**Exercise instructions**:
- A) Decide whether each statement below agrees with the letter about the TEDxLincoln event. For each, answer yes or no and quote the words from the letter that decide it. (i) The event took place at UNL's Kimball Hall. (ii) The writer had attended other TED events before this one. (iii) The emcee cut short the standing ovation that followed Abeny Kucha's talk.
- B) Output the passage of the TEDxLincoln letter from "I’m writing in" to "brutally honest note.".
- C) Rewrite the paragraph of the TEDxLincoln letter that begins "I enjoyed your selection of speakers" as a short bulleted list that keeps its main facts.

**Provided text**:
I’m writing in regards to the TEDxLincoln event you hosted last week at UNL’s Kimball Hall.  It was my first time attending a TED event in Lincoln or anywhere else, though I’ve been a fan of TED talks for several years and have found them both a stimulating source of ideas and a medium perfectly suited for conveying these ideas in the internet age.  It was thus that I was quite excited for last Thursday’s event.

I enjoyed your selection of speakers very much, particularly Justin Lepard’s talk on eliminating boundaries in creativity and Rob McEntarffer’s discussion of education’s focus on superficial rewards.  I also applaud your decision to conclude with Abeny Kucha’s “Only Hope” talk recounting her struggles as a refugee, which ended the day on a moving, heartfelt, and brutally honest note.

However—and this is the reason I’m writing to you today—I sincerely felt that the power and value of these ideas was cheapened and debased by your framing of this event, in particular through the tone set by your emcee Susan Stibal.  Each time she came onstage I felt patronized by her artificial cheerfulness and insincere manner of uplifting the crowd, a manner of excessive smiles, lame jokes, and constant attempts to instill vapid positivity rather than mature thought.  Simply put, Ms. Stibal’s manner served not to enhance the ideas we were hearing onstage, but to distract us from them, giving her interludes the stilted air of small talk shared with a dental hygienist before an exam.  So committed did Ms. Stibald seem to her mission of condescension that she cut short the well-deserved standing ovation to Ms. Kucha’s talk by retaking the stage far too soon, and her childish humor reached its peak earlier in the program when she clutched her hip onstage in mock pain as an exaggerated (and arguably nonsensical) play off of the word “hiatus.”

**Scene geometry reasoning records**:
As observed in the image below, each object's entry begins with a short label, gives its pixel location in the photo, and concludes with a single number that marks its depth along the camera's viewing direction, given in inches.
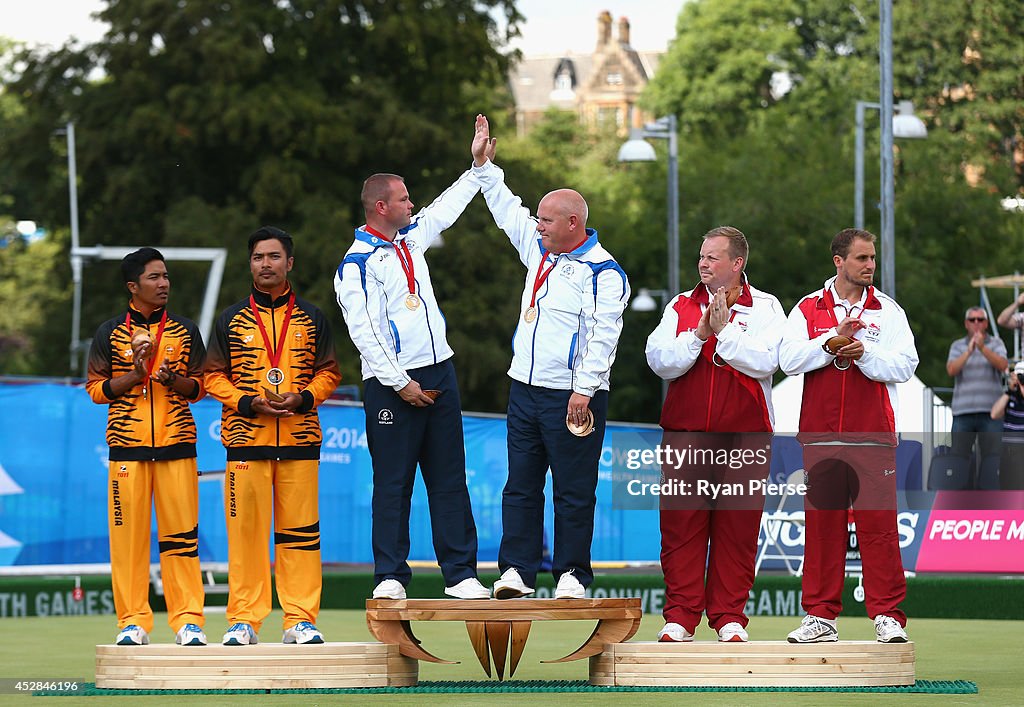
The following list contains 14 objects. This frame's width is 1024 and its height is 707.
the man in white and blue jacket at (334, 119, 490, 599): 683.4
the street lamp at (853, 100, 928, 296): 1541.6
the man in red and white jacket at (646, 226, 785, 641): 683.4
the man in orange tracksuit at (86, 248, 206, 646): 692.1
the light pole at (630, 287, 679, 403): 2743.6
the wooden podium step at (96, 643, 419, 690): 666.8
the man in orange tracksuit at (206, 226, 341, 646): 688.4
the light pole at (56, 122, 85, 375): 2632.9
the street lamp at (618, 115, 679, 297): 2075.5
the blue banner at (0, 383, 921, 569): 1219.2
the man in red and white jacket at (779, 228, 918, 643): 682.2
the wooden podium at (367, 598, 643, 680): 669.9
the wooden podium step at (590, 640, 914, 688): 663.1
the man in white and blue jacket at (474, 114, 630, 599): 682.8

---

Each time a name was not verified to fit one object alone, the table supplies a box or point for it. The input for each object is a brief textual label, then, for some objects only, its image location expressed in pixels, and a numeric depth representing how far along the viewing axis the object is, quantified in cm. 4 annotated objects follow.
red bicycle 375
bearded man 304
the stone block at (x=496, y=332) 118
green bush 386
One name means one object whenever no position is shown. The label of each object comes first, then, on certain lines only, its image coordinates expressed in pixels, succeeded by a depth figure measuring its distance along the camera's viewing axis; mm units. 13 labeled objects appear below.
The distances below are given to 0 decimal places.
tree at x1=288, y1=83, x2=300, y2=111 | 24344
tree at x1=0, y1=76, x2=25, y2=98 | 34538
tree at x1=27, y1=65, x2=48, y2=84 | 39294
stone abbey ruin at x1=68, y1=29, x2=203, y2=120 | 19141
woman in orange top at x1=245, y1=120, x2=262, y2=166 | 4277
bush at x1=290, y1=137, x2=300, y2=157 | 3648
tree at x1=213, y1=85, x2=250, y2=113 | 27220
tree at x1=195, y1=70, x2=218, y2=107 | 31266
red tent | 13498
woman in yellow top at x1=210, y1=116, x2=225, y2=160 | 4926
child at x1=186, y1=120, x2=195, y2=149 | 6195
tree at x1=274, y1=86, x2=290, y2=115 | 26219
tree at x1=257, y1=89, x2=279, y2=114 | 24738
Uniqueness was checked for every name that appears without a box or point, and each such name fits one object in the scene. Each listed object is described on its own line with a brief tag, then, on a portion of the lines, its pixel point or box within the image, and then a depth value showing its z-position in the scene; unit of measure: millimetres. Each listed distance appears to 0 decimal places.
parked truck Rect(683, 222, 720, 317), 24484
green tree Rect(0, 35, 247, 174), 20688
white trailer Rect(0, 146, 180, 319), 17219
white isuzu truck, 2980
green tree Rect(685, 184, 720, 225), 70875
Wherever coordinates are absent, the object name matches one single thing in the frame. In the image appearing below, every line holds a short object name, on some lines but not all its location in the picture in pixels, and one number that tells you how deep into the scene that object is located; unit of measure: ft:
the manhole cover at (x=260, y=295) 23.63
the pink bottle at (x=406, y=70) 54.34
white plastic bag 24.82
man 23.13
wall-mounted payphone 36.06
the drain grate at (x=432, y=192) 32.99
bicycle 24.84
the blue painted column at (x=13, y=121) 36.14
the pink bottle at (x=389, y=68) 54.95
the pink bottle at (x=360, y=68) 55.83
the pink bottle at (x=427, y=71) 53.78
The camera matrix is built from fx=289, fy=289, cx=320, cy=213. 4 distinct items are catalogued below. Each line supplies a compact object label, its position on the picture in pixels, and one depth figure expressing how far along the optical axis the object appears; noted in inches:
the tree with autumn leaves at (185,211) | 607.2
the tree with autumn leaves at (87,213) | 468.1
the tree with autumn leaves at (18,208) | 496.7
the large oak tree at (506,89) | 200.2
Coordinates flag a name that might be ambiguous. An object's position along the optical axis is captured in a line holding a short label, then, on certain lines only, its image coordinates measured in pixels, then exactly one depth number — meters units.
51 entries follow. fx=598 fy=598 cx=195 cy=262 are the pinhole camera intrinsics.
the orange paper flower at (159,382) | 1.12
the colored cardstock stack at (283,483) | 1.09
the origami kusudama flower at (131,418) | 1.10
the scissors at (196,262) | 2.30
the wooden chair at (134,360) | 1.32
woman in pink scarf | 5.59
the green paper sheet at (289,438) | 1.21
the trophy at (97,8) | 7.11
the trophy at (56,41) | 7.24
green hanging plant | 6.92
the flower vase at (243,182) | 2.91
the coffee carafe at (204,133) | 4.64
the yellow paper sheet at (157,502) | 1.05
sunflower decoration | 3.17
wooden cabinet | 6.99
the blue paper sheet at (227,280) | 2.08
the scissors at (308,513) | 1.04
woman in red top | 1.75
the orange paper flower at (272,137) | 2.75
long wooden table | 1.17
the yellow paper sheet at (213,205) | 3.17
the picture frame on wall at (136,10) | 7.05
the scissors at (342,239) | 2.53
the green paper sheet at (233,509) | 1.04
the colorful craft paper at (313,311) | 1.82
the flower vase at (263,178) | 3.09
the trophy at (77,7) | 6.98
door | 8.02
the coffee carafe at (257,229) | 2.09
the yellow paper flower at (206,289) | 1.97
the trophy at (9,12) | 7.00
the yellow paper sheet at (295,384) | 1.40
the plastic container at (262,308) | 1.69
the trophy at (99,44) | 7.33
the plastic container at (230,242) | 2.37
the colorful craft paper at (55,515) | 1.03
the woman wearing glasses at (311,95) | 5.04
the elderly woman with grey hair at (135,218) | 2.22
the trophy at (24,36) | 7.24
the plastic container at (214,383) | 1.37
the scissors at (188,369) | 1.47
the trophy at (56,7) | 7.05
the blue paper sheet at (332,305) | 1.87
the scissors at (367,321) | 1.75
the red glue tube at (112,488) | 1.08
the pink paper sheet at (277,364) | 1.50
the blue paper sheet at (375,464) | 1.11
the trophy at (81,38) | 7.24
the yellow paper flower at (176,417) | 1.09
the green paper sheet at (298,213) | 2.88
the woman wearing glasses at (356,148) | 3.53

--

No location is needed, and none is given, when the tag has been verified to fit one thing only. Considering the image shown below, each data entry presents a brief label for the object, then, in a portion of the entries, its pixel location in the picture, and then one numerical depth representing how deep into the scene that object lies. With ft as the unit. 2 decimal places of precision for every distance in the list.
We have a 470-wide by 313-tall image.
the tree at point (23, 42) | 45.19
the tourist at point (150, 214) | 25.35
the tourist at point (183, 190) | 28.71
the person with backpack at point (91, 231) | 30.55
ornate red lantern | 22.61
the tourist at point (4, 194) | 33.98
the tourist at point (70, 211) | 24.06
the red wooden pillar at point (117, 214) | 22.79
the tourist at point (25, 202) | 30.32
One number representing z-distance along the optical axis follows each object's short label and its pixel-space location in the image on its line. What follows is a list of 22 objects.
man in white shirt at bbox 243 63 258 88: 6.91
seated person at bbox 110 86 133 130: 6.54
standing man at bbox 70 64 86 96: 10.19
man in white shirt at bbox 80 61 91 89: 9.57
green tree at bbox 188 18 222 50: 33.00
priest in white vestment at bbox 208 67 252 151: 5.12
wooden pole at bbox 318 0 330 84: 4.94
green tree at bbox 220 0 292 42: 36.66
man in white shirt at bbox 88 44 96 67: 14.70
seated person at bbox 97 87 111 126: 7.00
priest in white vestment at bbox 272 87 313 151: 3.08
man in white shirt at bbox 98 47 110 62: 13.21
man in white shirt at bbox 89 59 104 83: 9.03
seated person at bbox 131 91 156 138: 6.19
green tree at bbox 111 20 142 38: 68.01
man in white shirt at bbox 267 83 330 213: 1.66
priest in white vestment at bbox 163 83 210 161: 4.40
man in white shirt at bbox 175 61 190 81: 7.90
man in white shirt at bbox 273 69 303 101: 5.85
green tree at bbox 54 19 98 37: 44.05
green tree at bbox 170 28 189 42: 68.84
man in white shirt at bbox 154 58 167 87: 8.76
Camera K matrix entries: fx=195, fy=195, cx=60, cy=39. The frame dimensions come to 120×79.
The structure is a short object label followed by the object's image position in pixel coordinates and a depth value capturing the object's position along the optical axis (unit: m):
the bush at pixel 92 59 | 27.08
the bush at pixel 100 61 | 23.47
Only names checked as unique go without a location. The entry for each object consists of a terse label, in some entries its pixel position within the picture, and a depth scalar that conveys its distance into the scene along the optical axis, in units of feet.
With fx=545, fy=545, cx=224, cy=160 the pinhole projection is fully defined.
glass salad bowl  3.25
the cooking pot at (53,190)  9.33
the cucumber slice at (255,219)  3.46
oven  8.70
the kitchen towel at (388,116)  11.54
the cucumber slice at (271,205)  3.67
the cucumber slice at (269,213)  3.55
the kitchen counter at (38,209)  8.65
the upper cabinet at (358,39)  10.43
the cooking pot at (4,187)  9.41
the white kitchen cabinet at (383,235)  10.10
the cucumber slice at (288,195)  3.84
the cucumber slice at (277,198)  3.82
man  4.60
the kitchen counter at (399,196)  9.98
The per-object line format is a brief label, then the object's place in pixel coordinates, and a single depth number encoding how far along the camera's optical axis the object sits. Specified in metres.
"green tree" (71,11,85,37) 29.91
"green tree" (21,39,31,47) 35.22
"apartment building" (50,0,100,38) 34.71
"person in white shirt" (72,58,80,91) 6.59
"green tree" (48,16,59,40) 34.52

**Answers given**:
- A)
(i) Yes: "you hosted last week at UNL’s Kimball Hall"
(ii) No: "It was my first time attending a TED event in Lincoln or anywhere else"
(iii) Yes: "she cut short the well-deserved standing ovation to Ms. Kucha’s talk by retaking the stage far too soon"

- B)
I’m writing in regards to the TEDxLincoln event you hosted last week at UNL’s Kimball Hall.  It was my first time attending a TED event in Lincoln or anywhere else, though I’ve been a fan of TED talks for several years and have found them both a stimulating source of ideas and a medium perfectly suited for conveying these ideas in the internet age.  It was thus that I was quite excited for last Thursday’s event.

I enjoyed your selection of speakers very much, particularly Justin Lepard’s talk on eliminating boundaries in creativity and Rob McEntarffer’s discussion of education’s focus on superficial rewards.  I also applaud your decision to conclude with Abeny Kucha’s “Only Hope” talk recounting her struggles as a refugee, which ended the day on a moving, heartfelt, and brutally honest note.

- C)
- The writer very much enjoyed the selection of speakers.
- Favorite talks included Justin Lepard's talk on eliminating boundaries in creativity and Rob McEntarffer's discussion of education's focus on superficial rewards.
- The writer applauds the decision to close with Abeny Kucha's "Only Hope" talk about her struggles as a refugee.
- That talk ended the day on a moving, heartfelt, and brutally honest note.